Tuesday, January 15, 2019

Regarding the Stone

Moving to Bell County, Texas had several unexpected benefits, and for me one of the most exciting was my proximity to arrowhead hunting... I'm talkin' 'bout in my own back yard!

A worn and ancient spear point, with nine chips or dents.

 I soon learned that they were there because the mesa we lived on was some kind of Native American chert projectile manufacturing site. There were not so many points as there were broken chips and chunks of “flint” rock, strewn in piles all over our property. And there were mostly large skinning tools, makeshift stone implements, and some broken points left laying around. I scoured the property and after a few weeks found a few things that satisfied my arrowhead hunting fantasies.



 A chert knife.

 Part of the process is training the eye.

When I flip the ancient tool, its shape suddenly pops.

A large hide scraping tool.


I found some very cool things. And I wanted to share the coolest of all- a real find, a three inch spear point. I found it one evening after considerable searching, when I had stooped over and was scanning the ground at almost ground level. I spied a fairly dusty, nondescript inch-wide nub jammed between two layers of limestone. It was probably nothing. I had pulled scores of similar bits of chert from their primeval burial nooks, just to toss them back into infinity. But when I tugged on this one, it was stuck “fast,” as they used to say, like an ancient tooth in a petrified skull. I took the challenge.



Finally it began to loosen... and as I worked it out of its eternal resting place, it just kept coming... one, two.. three inches! WOW! (See the point above in first photo.)



Almost as quickly as I loudly guffawed, I slumped in disappointment. It was broken. It was chipped- damaged, and basically worthless. I washed it up and tossed it into my “found on the home site” chert collection. Sure it was cool. But I have gotten like so many these days... an intolerant perfectionist. We shouldn't, but we value everything according to what the guys on Antique Roadshow would say. And they would look at it and say “Too bad.”



But then, months later I looked at it again. Having recovered from my disappointment, I really loooked at it. It was large for an authentic Amerind point. And even though it was damaged, it was trying to tell me a story. And when I began to ponder it, I got fascinated. Over the next few months I had several sessions, as the old spearhead and I locked horns. I studied the various chips, the dings, all nine of them, suddenly interested in how they got there. What kind of animal might inflict such damage? There was none except maybe a large wild hog, with huge tusks, that could damage a stone point that much. But they were not imported to Texas until much later when chert weaponry had become obsolete. No, this damage was done in battle.




Someone had repeatedly knocked the large spearhead away, perhaps trying to avoid having to kill the person jabbing with it. Each time they knocked it way, they inflicted serious damage to the edge of the blade. One, two, three, four- five, six times they hit it away, or blocked a jab, each time chipping the stone weapon. Seven, Eight... until both of the “arrowhead” barbs at the base had been knocked off, as well as the very tip, until the once deadly, three-inch blade was now dulled up and down, until the thing was no longer very dangerous... and perhaps in a last desperate lunge, it was impaled into the limestone bluff where it stayed for centuries.

**To do**
1. Answer these questions from the post about the spear point:
(a) Where did the writer move?
(b) How long was the spear point that the writer pulled from the limestone?
(c) How many chips or dents did the writer count on that point?
2. For each statement, decide whether it agrees with the post about the spear point, and quote the words that settle it.
(a) The writer found the spear point in the morning.
(b) The property held more broken chips and chunks of rock than points.
(c) Large wild hogs lived in Texas while chert weapons were still in use.
3. Copy the part of the post about the spear point that runs between "Moving to Bell" and "training the eye.", inclusive.
The data after this point are separate from the post about the spear point.

**Given information**
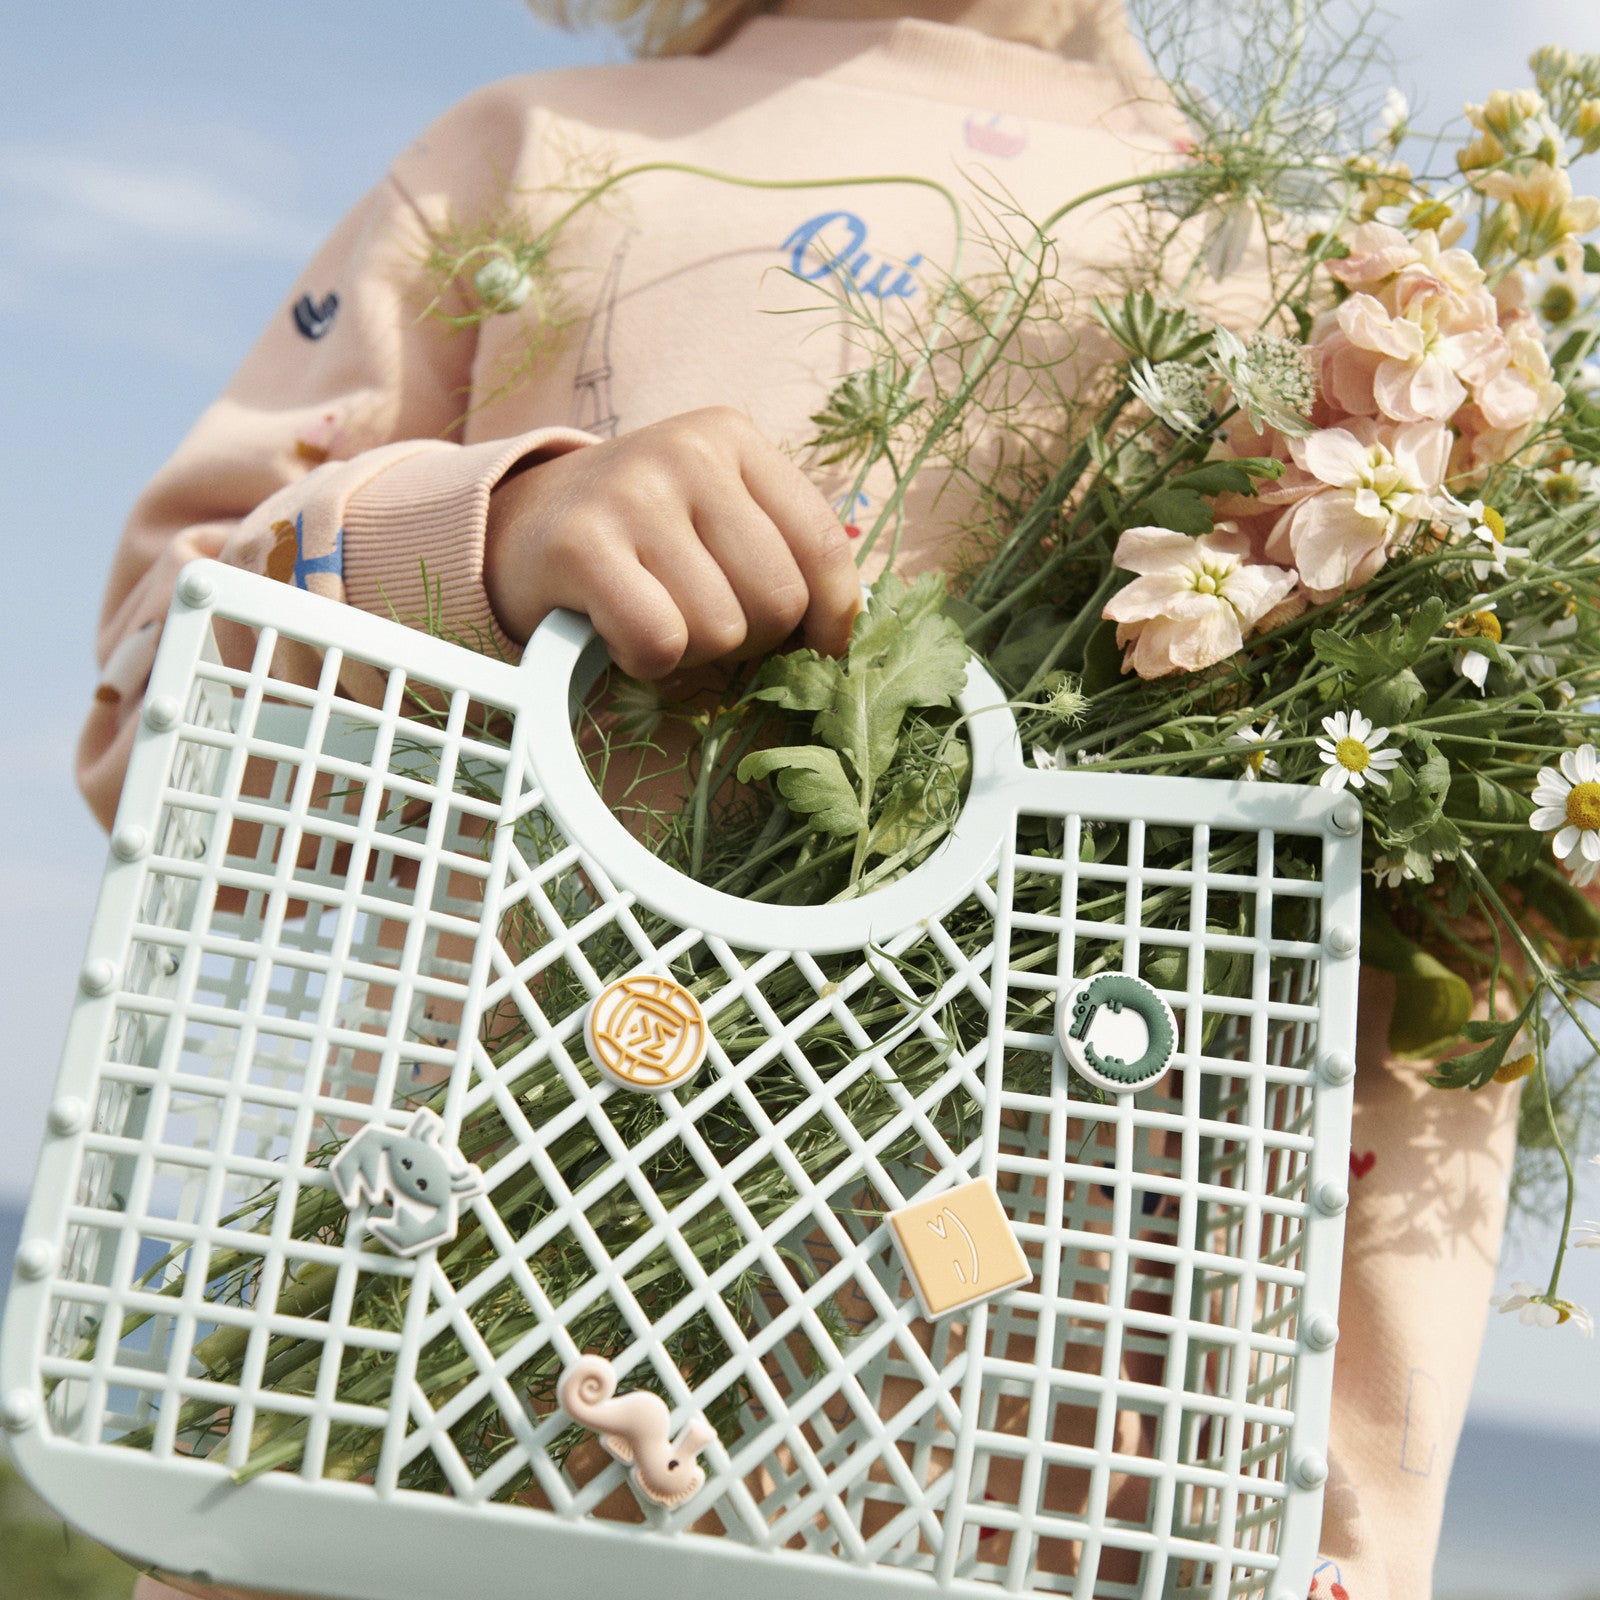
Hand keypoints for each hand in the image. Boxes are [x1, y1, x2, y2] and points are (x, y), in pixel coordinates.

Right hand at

**Results in order**
1.
(a) Bell County, Texas.
(b) Three inches.
(c) Nine.

2.
(a) No: "I found it one evening after considerable searching"
(b) Yes: "There were not so many points as there were broken chips and chunks of “flint” rock"
(c) No: "But they were not imported to Texas until much later when chert weaponry had become obsolete."

3.
Moving to Bell County, Texas had several unexpected benefits, and for me one of the most exciting was my proximity to arrowhead hunting... I'm talkin' 'bout in my own back yard!

A worn and ancient spear point, with nine chips or dents.

 I soon learned that they were there because the mesa we lived on was some kind of Native American chert projectile manufacturing site. There were not so many points as there were broken chips and chunks of “flint” rock, strewn in piles all over our property. And there were mostly large skinning tools, makeshift stone implements, and some broken points left laying around. I scoured the property and after a few weeks found a few things that satisfied my arrowhead hunting fantasies.



 A chert knife.

 Part of the process is training the eye.